执行事项:
• a. 在关于二叉查找树select与rank实现的文字中,若左子树节点个数t小于k,应在何处继续执行何种操作?
• b. 请原样输出关于二叉查找树select与rank实现的文字中,自“A、如果根节点为null,返回0。”起一直到“(key)在右子树的值+1。”为止的全部内容。
• c. 请接续关于二叉查找树select与rank实现的文字末尾,补写其后的下一部分。

B、如果左子树的节点个数为t,select(k),如果t=k,那么直接返回根节点的值。

C、如果t>k,根节点的排序太大,需要在左子树中继续select(k)。

D、如果t<k,根节点的排序太小,需要在右子树中继续select(k-t-1)。

E、重复ABCD

 

递归实现:

    /**
     * Return the kth smallest key in the symbol table.
     * 
     * When k is 0, return the smallest key. When k is <em>N</em> &minus; 1, return the largest key.
     * 
     * @param    k the order statistic
     * @return    the kth smallest key in the symbol table
     * 
     * @throws IllegalArgumentException unless {@code k} is between 0 and
     *        <em>N</em> &minus; 1
     */
    public Key select(int k) {
        
        if(k < 0 || k >= size())
            return null;
        
        Node x = select(root, k);//work when BST is empty
        
        if(x == null)
            return null;
        return x.key;
        
    }
    
    private Node select(Node x, int k) {
        
        if(x == null)
            return null;
        
        int t = size(x.left);
        
        if(t > k)
            return select(x.left, k);
        else if(t < k)
            return select(x.right, k - t - 1);
        else
            return x;
        
    }

 

 

非递归实现:

    /**
     * Return the kth smallest key in the symbol table.
     * 
     * When k is 0, return the smallest key. When k is <em>N</em> &minus; 1, return the largest key.
     * 
     * @param    k the order statistic
     * @return    the kth smallest key in the symbol table
     * 
     * @throws IllegalArgumentException unless {@code k} is between 0 and
     *        <em>N</em> &minus; 1
     */
    public Key select(int k) {
        
        if(k < 0 || k >= size())//include the empty situation
            return null;
        
        Node cur = root;
        
        while(cur != null) {
            int less = size(cur.left);
            
            if(less < k) {
                cur = cur.right;
                k = k - less - 1;
            }
            else if(less > k) {
                cur = cur.left;
            }
            else {
                return cur.key;
            }
        }
        
        return null;
        
    }

 

 

8、rank实现

思路:

A、如果根节点为null,返回0。

B、如果根节点的键刚好等于key,返回左子树的节点个数(刚好只有左子树的所有键小于key)。

C、如果根节点的键大于key,则在左子树中rank(key)(只有左子树才有小于key的键)。

D、如果根节点的键小于key,则除了左子树所有键都小于key外,右子树也可能有小于key的键,则返回左子树的节点个数+rank(key)在右子树的值+1。

E、重复ABCD。

 

递归实现:

    /**
     * 
     * Return the number of keys in the symbol table strictly less than {@code key}.

数据部分:
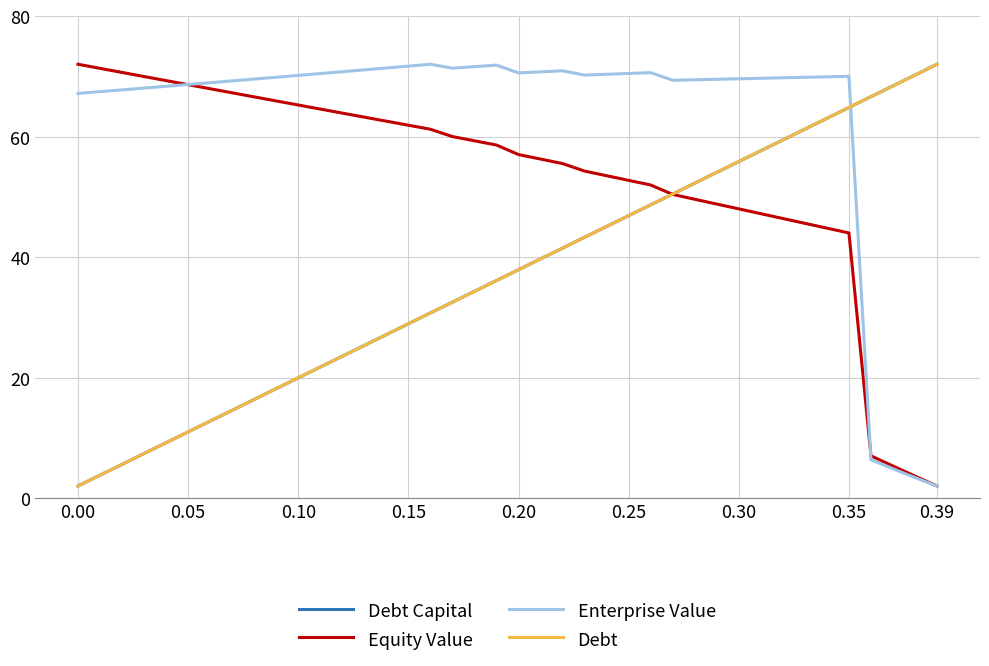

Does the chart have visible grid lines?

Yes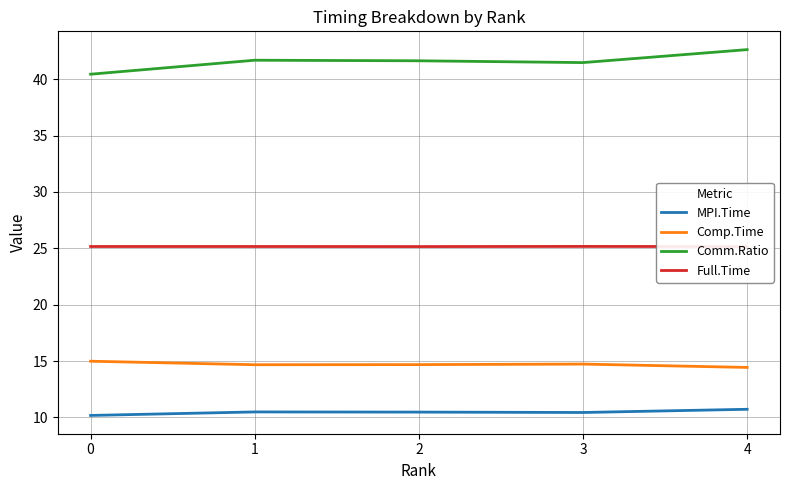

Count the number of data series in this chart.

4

参考答案:
• a. 在右子树中继续select(k-t-1)。

• b.
A、如果根节点为null,返回0。

B、如果根节点的键刚好等于key,返回左子树的节点个数(刚好只有左子树的所有键小于key)。

C、如果根节点的键大于key,则在左子树中rank(key)(只有左子树才有小于key的键)。

D、如果根节点的键小于key,则除了左子树所有键都小于key外,右子树也可能有小于key的键,则返回左子树的节点个数+rank(key)在右子树的值+1。

• c.
     * 
     * @param    key the key 
     * @return    the number of keys in the symbol table strictly less than {@code key}
     * 
     * @throws    IllegalArgumentException if key is {@code null}
     */
    public int rank(Key key) {
        
        if(key == null)
            throw new IllegalArgumentException("key is null");
        
        return rank(root, key);//work when BST is empty
        
    }
    
    private int rank(Node x, Key key) {
        
        if(x == null)
            return 0;
        
        int cmp = key.compareTo(x.key);
        
        if(cmp < 0)
            return rank(x.left, key);
        else if(cmp > 0)
            return size(x.left) + 1 + rank(x.right, key);
        else
            return size(x.left);
        
    }

 

非递归实现:

    /**
     * 
     * Return the number of keys in the symbol table strictly less than {@code key}.
     * 
     * @param    key the key 
     * @return    the number of keys in the symbol table strictly less than {@code key}
     * 
     * @throws    IllegalArgumentException if key is {@code null}
     */
    public int rank(Key key) {
        
        if(key == null) 
            throw new IllegalArgumentException("key is null");    
        
        Node cur = root;
        int result = 0;
        
        while(cur != null) {//work when BST is empty
            int cmp = key.compareTo(cur.key);
            
            if(cmp < 0) {
                cur = cur.left;
            }
            else if(cmp > 0) {
                result += size(cur.left) + 1;
                cur = cur.right;
            }
            else {
                return result + size(cur.left);
            }
        }
        
        return result;
        
    }

 

 

9、删除最小值和最大值

思路:

一直往左走,直到到达左链接为null的节点x(最小值),然后将指向该节点x的链接替换为x.right。

 

递归实现:

    /**
     * Removes the smallest key and its associated value from the symbol table
     * 
     * If the symbol table is empty, do nothing.
     * 
     */
    public void deleteMin() {
        if(isEmpty())
            return;//do nothing
        root = deleteMin(root);
    }
    
    private Node deleteMin(Node x) {
        
        if(x.left == null)
            return x.right;
        
        x.left = deleteMin(x.left);
        x.size = size(x.left) + size(x.right) + 1;
        
        return x;
    }

 

非递归实现:

    /**
     * Removes the smallest key and its associated value from the symbol table
     * 
     * If the symbol table is empty, do nothing.
     * 
     */
    public void deleteMin() {
        
        if(isEmpty())
            return;//do nothing
        
        root = deleteMin(root);
        
    }
    
    private Node deleteMin(Node x) {//x must not be null
        
        if(x.left == null) {
            return x.right; }
        
        Node cur = x;
        Node parent = null;
        while(cur.left != null) {
            cur.size--;
            parent = cur;
            cur = cur.left;
        }
        parent.left = cur.right;
        
        return x;
        
    }

 

非递归:

A、需要记录父节点,用于更新父节点的链接。

B、还要处理一个特殊情况,就是根节点就是要删除的节点。

C、非递归实现更新size跟递归实现的顺序相反,要边搜索边更改size

 

删除最大值思路差不多,左右相反而已。

递归实现:

    /**
     * Removes the largest key and associated value from the symbol table.
     * 
     * If the symbol table is empty, do nothing.
     */
    public void deleteMax() {
        if(isEmpty())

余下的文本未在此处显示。